### Exercise details
Your answer must match the entries below word for word.
Start of Source material
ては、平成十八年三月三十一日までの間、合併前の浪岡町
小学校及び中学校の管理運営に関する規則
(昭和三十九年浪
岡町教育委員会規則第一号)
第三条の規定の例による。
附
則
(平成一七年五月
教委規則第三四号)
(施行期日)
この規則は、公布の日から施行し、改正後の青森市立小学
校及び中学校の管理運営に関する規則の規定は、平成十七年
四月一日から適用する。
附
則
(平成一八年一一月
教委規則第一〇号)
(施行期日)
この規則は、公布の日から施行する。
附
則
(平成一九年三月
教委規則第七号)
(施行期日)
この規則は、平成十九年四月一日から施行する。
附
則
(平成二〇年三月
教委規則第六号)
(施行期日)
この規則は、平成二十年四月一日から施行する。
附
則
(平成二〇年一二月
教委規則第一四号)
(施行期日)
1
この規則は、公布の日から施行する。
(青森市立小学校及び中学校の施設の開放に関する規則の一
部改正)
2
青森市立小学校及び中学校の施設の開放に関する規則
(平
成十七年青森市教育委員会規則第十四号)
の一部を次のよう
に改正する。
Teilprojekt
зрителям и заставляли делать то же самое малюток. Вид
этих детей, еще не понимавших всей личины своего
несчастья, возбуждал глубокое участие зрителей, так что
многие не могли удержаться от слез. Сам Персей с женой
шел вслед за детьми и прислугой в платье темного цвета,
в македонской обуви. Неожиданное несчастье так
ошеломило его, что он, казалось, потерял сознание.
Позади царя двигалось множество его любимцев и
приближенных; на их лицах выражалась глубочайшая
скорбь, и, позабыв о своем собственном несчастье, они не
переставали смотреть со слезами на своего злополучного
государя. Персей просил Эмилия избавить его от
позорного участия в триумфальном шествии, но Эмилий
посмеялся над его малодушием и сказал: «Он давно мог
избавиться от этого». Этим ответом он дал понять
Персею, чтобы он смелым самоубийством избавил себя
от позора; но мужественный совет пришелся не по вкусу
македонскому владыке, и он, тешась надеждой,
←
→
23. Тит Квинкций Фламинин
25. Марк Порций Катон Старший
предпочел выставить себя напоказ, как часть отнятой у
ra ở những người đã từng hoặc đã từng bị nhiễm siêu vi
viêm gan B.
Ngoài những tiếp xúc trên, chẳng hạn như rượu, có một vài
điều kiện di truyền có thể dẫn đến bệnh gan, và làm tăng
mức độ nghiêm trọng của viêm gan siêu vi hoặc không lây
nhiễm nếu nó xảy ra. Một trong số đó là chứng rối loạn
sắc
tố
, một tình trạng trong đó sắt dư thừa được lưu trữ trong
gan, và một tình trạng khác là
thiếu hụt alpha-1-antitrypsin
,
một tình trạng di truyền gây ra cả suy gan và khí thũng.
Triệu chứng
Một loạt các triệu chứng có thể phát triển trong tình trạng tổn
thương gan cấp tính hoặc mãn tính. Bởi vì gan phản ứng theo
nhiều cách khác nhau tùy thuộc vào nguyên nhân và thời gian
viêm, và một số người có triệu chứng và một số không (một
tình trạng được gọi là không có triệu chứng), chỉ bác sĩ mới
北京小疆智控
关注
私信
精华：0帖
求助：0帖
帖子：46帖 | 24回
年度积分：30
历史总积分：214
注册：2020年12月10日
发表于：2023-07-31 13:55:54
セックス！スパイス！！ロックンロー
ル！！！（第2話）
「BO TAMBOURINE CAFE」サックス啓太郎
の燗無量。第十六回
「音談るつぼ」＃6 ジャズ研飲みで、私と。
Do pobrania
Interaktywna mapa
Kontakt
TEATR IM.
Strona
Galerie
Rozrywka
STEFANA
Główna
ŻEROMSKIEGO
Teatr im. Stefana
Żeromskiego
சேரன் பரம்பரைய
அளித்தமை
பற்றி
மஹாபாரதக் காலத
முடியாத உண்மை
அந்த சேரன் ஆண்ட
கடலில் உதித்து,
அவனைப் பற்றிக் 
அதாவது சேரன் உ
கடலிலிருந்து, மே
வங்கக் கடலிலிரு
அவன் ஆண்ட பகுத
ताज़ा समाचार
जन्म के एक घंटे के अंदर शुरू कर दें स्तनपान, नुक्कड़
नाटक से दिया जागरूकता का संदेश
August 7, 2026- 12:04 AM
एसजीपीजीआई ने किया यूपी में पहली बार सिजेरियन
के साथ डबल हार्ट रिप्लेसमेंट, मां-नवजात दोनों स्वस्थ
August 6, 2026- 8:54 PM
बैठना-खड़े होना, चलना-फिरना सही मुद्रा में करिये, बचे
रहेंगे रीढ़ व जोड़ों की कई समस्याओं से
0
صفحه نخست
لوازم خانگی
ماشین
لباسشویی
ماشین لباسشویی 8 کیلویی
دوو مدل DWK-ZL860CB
End of Source material
### Your solution
ては、平成十八年三月三十一日までの間、合併前の浪岡町
小学校及び中学校の管理運営に関する規則
(昭和三十九年浪
岡町教育委員会規則第一号)
第三条の規定の例による。
附
則
(平成一七年五月
教委規則第三四号)
(施行期日)
この規則は、公布の日から施行し、改正後の青森市立小学
校及び中学校の管理運営に関する規則の規定は、平成十七年
四月一日から適用する。
附
則
(平成一八年一一月
教委規則第一〇号)
(施行期日)
この規則は、公布の日から施行する。
附
則
(平成一九年三月
教委規則第七号)
(施行期日)
この規則は、平成十九年四月一日から施行する。
附
則
(平成二〇年三月
教委規則第六号)
(施行期日)
この規則は、平成二十年四月一日から施行する。
附
則
(平成二〇年一二月
教委規則第一四号)
(施行期日)
1
この規則は、公布の日から施行する。
(青森市立小学校及び中学校の施設の開放に関する規則の一
部改正)
2
青森市立小学校及び中学校の施設の開放に関する規則
(平
成十七年青森市教育委員会規則第十四号)
の一部を次のよう
に改正する。
Teilprojekt
зрителям и заставляли делать то же самое малюток. Вид
этих детей, еще не понимавших всей личины своего
несчастья, возбуждал глубокое участие зрителей, так что
многие не могли удержаться от слез. Сам Персей с женой
шел вслед за детьми и прислугой в платье темного цвета,
в македонской обуви. Неожиданное несчастье так
ошеломило его, что он, казалось, потерял сознание.
Позади царя двигалось множество его любимцев и
приближенных; на их лицах выражалась глубочайшая
скорбь, и, позабыв о своем собственном несчастье, они не
переставали смотреть со слезами на своего злополучного
государя. Персей просил Эмилия избавить его от
позорного участия в триумфальном шествии, но Эмилий
посмеялся над его малодушием и сказал: «Он давно мог
избавиться от этого». Этим ответом он дал понять
Персею, чтобы он смелым самоубийством избавил себя
от позора; но мужественный совет пришелся не по вкусу
македонскому владыке, и он, тешась надеждой,
←
→
23. Тит Квинкций Фламинин
25. Марк Порций Катон Старший
предпочел выставить себя напоказ, как часть отнятой у
ra ở những người đã từng hoặc đã từng bị nhiễm siêu vi
viêm gan B.
Ngoài những tiếp xúc trên, chẳng hạn như rượu, có một vài
điều kiện di truyền có thể dẫn đến bệnh gan, và làm tăng
mức độ nghiêm trọng của viêm gan siêu vi hoặc không lây
nhiễm nếu nó xảy ra. Một trong số đó là chứng rối loạn
sắc
tố
, một tình trạng trong đó sắt dư thừa được lưu trữ trong
gan, và một tình trạng khác là
thiếu hụt alpha-1-antitrypsin
,
một tình trạng di truyền gây ra cả suy gan và khí thũng.
Triệu chứng
Một loạt các triệu chứng có thể phát triển trong tình trạng tổn
thương gan cấp tính hoặc mãn tính. Bởi vì gan phản ứng theo
nhiều cách khác nhau tùy thuộc vào nguyên nhân và thời gian
viêm, và một số người có triệu chứng và một số không (một
tình trạng được gọi là không có triệu chứng), chỉ bác sĩ mới
北京小疆智控
关注
私信
精华：0帖
求助：0帖
帖子：46帖 | 24回
年度积分：30
历史总积分：214
注册：2020年12月10日
发表于：2023-07-31 13:55:54
セックス！スパイス！！ロックンロー
ル！！！（第2話）
「BO TAMBOURINE CAFE」サックス啓太郎
の燗無量。第十六回
「音談るつぼ」＃6 ジャズ研飲みで、私と。
Do pobrania
Interaktywna mapa
Kontakt
TEATR IM.
Strona
Galerie
Rozrywka
STEFANA
Główna
ŻEROMSKIEGO
Teatr im. Stefana
Żeromskiego
சேரன் பரம்பரைய
அளித்தமை
பற்றி
மஹாபாரதக் காலத
முடியாத உண்மை
அந்த சேரன் ஆண்ட
கடலில் உதித்து,
அவனைப் பற்றிக் 
அதாவது சேரன் உ
கடலிலிருந்து, மே
வங்கக் கடலிலிரு
அவன் ஆண்ட பகுத
ताज़ा समाचार
जन्म के एक घंटे के अंदर शुरू कर दें स्तनपान, नुक्कड़
नाटक से दिया जागरूकता का संदेश
August 7, 2026- 12:04 AM
एसजीपीजीआई ने किया यूपी में पहली बार सिजेरियन
के साथ डबल हार्ट रिप्लेसमेंट, मां-नवजात दोनों स्वस्थ
August 6, 2026- 8:54 PM
बैठना-खड़े होना, चलना-फिरना सही मुद्रा में करिये, बचे
रहेंगे रीढ़ व जोड़ों की कई समस्याओं से
0
صفحه نخست
لوازم خانگی
ماشین
لباسشویی
ماشین لباسشویی 8 کیلویی
دوو مدل DWK-ZL860CB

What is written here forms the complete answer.